ゴーストだけに魂なし/『ゴーストバスターズ フローズン・サマー』★☆☆

 『ゴーストバスターズ』シリーズ最新作『ゴーストバスターズ フローズン・サマー』を鑑賞。前作で監督だったジェイソン・ライトマンは今回は降板してプロデューサーに周り、『モンスターハウス』の ギル・キーナンが抜擢。脚本はライトマンとキーナンが執筆、初代監督アイヴァン・ライトマンのプロデュース作品としての遺作。キャストは前作から引き続きポール・ラッド、キャリー・クーン、フィン・ウルフハード、マッケナ・グレイスらが続投、旧作からもビル・マーレイダン・エイクロイド、アーニー・ハドソン、アニー・ポッツらが登場し、クメイル・ナンジアニ、エミリー・アリン・リンド、パットン・オズワルドらが新規参戦。

 

分かっちゃいたけど、つまらない映画でした。
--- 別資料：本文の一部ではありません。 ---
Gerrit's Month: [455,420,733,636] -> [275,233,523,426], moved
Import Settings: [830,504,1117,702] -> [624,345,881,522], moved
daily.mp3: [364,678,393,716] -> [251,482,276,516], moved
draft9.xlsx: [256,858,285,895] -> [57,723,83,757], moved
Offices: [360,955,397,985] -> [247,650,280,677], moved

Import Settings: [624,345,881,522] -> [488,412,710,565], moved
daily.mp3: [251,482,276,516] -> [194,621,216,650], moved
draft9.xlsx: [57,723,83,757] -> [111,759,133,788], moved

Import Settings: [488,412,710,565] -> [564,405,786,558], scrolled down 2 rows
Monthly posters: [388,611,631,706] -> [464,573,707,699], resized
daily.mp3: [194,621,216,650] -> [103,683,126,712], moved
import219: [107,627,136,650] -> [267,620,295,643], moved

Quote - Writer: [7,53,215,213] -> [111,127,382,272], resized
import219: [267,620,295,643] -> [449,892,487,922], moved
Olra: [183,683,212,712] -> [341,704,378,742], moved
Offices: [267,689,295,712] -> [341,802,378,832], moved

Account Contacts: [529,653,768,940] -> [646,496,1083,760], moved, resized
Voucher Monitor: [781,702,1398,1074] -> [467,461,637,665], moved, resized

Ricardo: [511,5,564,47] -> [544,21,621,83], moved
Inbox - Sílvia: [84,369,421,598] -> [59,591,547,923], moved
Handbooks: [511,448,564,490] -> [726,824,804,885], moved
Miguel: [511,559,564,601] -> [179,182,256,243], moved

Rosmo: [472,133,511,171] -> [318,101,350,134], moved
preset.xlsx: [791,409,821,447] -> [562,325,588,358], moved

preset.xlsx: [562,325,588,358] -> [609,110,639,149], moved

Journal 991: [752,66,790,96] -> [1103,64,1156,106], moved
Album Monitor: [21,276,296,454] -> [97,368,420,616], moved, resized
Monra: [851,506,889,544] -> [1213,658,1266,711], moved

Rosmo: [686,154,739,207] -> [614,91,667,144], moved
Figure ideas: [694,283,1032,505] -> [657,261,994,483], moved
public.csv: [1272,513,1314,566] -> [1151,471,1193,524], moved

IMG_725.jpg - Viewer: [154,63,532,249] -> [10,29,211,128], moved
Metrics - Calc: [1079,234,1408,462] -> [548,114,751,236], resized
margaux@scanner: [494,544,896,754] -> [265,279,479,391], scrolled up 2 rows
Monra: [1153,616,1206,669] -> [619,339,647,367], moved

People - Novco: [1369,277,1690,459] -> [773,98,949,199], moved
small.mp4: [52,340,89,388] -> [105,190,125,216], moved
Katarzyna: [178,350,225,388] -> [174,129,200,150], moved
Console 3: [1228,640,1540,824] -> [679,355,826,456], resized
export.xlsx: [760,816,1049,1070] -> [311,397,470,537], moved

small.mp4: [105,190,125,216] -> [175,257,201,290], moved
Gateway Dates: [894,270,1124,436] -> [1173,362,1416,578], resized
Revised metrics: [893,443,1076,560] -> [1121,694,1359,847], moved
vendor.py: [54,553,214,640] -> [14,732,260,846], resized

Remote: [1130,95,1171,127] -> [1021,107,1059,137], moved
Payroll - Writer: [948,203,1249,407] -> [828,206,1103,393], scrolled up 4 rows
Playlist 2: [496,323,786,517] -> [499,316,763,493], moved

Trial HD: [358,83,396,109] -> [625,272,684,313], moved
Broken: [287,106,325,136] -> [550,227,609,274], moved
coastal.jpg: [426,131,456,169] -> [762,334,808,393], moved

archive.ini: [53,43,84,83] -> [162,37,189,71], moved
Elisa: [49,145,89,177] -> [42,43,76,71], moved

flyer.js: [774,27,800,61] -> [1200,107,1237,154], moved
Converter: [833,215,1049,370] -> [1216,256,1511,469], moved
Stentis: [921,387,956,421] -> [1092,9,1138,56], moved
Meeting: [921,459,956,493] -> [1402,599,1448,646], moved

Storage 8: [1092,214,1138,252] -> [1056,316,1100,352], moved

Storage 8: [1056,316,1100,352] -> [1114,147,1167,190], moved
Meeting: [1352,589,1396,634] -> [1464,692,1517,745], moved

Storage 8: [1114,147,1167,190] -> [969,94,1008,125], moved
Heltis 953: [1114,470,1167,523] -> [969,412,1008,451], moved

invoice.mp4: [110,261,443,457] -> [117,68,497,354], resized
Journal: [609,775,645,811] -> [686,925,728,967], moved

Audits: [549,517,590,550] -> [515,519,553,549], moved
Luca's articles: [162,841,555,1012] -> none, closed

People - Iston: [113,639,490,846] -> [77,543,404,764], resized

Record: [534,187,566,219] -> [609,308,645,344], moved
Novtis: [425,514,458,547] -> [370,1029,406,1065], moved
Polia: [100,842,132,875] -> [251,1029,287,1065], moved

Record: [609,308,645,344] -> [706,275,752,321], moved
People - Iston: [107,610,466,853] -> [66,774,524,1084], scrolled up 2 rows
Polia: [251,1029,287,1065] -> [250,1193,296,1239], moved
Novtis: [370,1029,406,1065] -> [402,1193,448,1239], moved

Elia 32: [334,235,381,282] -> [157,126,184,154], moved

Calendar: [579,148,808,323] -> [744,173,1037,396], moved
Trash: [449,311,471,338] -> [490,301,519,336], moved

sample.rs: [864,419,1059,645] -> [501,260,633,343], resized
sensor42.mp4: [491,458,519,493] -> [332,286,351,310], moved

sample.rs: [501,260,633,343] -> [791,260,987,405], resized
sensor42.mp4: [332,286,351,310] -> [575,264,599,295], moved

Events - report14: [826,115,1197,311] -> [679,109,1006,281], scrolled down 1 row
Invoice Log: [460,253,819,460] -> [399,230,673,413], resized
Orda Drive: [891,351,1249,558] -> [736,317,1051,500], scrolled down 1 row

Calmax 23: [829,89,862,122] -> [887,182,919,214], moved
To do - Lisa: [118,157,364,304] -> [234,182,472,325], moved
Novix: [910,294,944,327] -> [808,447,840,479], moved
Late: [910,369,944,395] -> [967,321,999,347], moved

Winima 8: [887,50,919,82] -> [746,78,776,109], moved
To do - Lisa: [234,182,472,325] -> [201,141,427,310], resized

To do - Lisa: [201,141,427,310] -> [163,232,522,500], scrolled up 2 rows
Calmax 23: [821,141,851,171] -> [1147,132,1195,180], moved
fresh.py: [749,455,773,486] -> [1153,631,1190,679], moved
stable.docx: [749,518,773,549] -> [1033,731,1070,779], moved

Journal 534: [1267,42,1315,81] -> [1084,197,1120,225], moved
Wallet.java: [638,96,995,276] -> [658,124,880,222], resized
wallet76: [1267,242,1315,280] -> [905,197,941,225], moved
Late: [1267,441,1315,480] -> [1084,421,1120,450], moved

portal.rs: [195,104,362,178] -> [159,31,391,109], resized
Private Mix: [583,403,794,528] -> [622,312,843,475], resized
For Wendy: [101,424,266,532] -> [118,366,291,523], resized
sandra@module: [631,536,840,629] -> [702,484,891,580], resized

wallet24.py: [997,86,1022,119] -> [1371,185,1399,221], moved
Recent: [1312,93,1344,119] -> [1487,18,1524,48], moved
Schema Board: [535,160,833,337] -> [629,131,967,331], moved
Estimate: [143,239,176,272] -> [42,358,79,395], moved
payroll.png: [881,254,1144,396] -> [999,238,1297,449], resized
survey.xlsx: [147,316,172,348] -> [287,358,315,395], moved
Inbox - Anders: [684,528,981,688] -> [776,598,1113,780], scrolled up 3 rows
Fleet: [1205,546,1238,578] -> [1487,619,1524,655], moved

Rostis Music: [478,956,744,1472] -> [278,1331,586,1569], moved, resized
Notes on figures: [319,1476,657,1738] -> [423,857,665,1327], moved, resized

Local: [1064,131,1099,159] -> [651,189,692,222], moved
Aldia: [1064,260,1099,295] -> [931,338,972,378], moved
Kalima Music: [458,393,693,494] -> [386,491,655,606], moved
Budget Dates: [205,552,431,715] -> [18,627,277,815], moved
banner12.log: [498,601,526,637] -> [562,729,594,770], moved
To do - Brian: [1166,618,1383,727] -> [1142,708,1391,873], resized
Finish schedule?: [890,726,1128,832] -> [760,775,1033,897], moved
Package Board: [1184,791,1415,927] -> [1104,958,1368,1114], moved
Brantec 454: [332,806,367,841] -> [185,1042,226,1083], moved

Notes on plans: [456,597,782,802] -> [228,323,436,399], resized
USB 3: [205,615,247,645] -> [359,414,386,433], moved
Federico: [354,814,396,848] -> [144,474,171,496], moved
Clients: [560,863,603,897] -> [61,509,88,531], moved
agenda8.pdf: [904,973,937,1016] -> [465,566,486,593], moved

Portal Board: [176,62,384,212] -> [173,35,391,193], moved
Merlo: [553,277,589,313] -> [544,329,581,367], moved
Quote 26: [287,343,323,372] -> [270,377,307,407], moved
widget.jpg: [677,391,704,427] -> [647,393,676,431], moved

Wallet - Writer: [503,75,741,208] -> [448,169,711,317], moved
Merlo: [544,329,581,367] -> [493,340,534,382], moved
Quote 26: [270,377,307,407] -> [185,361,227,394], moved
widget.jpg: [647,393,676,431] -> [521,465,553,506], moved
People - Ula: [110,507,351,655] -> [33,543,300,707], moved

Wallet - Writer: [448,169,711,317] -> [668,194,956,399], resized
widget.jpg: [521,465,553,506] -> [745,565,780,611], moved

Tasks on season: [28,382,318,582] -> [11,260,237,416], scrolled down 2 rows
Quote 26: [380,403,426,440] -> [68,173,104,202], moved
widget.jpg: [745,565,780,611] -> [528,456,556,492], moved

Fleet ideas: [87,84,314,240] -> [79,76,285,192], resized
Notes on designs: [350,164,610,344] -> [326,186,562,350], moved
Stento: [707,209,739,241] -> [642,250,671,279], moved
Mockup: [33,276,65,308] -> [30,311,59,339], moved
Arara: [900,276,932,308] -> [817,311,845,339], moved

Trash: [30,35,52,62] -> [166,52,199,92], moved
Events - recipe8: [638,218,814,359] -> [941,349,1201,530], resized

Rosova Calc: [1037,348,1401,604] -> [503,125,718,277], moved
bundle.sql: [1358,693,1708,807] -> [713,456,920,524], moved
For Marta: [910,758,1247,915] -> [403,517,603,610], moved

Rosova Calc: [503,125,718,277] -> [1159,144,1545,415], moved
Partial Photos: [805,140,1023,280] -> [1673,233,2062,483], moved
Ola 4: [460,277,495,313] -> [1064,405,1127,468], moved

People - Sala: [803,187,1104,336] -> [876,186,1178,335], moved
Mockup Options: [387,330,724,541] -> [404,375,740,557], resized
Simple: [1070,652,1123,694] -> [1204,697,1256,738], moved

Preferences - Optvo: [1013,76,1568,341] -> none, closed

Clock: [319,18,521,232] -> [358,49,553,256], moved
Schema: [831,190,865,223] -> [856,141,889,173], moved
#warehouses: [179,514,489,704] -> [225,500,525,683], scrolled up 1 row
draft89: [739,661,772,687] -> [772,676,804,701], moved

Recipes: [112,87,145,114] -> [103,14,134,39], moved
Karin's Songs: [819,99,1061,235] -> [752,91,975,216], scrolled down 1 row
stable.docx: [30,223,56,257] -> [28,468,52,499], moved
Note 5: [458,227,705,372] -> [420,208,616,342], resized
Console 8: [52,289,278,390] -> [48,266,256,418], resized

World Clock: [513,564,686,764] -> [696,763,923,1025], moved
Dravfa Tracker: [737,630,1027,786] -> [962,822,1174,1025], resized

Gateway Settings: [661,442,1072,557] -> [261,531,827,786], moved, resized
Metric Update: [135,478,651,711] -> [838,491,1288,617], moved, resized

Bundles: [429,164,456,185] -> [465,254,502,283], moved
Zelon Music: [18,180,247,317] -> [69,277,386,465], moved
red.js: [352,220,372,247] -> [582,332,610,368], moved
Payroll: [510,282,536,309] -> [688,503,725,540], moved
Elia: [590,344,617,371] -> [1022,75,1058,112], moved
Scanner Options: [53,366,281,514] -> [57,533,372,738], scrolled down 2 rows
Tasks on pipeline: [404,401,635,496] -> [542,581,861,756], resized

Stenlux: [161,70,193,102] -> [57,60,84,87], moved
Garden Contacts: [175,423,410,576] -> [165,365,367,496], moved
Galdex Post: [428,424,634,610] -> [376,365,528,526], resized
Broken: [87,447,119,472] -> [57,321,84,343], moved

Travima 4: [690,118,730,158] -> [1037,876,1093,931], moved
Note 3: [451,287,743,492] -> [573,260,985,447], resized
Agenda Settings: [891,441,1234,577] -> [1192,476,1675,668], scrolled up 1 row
以上。

 

 何がダメかっていうのは、概ね僕が前作で怒りのままで書いたレビューと同じである。前回との違いは、期待値が低かったので心の平穏を保てたまま観れたことか。この気持ちは『フォースの覚醒』に激怒したおかげで『最後のジェダイ』は冷静に観れた時の気持ちに似ている。

 

 前作のレビューで僕は次のように書いている。

僕が本作でグロテスクだと感じたのは、主人公たちを少年・少女たちに置き換えていることだ。つまり、1984年当時子どもだった大人たちが、今一度「子供に戻った」気分になれる作品になっていることだ。

(中略)

(『サウスパーク』の)シーズン20が放送されたのは2016年で、昨年末に『フォースの覚醒』が公開されて『スター・ウォーズ』が再始動し、まさに『ゴーストバスターズ』のリブートが公開され、そしてドナルド・トランプが選挙で勝った年だった。ポップカルチャーに蔓延る懐古主義を危険な保守回帰思想と一早く結び付けたトレイ・パーカーとマット・ストーンの先見の明には驚かされるばかりだが、『ゴーストバスターズ/アフターライフ』の根底に流れる精神はこれと一緒だ。本作は「あの頃は良かった」とMAGA帽子を被りながらアメリカ国旗を振るのと何が違うのか。これを文化的退廃と言わずしてなんと言おう。

 

 今回は舞台を前作のオクラホマからNYに移したことで更にノスタルジアを強く感じる作りになっており、まるで必要性の感じられないスライマーとかマシュマロマンの再再登場とか、旧作のキャストを無理やりストーリーに組み込んだり、ニューヨーク公共図書館をまた舞台にしたり、見事に新鮮さを全く感じさせない。

 

 新鮮さを感じさせないのはこれらのセルフオマージュがファンを喜ばせる目的以外なんの役にも立っていないからだ。マシュマロマンはポーグよろしく愛玩キャラクターとしての意味しかないし、せっかくの旧作キャスト集合させた割にはクライマックスで突っ立てるだけの場面が多い。ストーリーも一応あるゴーストの陰謀が絡んでいるのだが、偶然の重なりでしか成立しないような計画で、またせっかく町中にゴーストを解き放った割には全て"ノスタルジックな"ゴーストバスターズ本部でアクションが完結してしまう。

 

 本作で一番腹が立ったのは、冒頭のアクションシークエンス後にゴーストバスターズの面々が批判されるニュースで「1989年の自由の女神事件以来の被害で…」と2016年版と無関係であることをアピールする、有害なファンダムへのサービス精神である。大炎上した2016年版の方が新しい事への挑戦や『ゴーストバスターズフランチャイズ脱構築と再解釈に成功していた。

 

 結局のところ毎回ポール・フェイグ版と比べてこの新リブートシリーズを腐してしまうのは、あちらと比べて映画の中に作り手の魂がこもってないからだよ、ゴーストだけにね!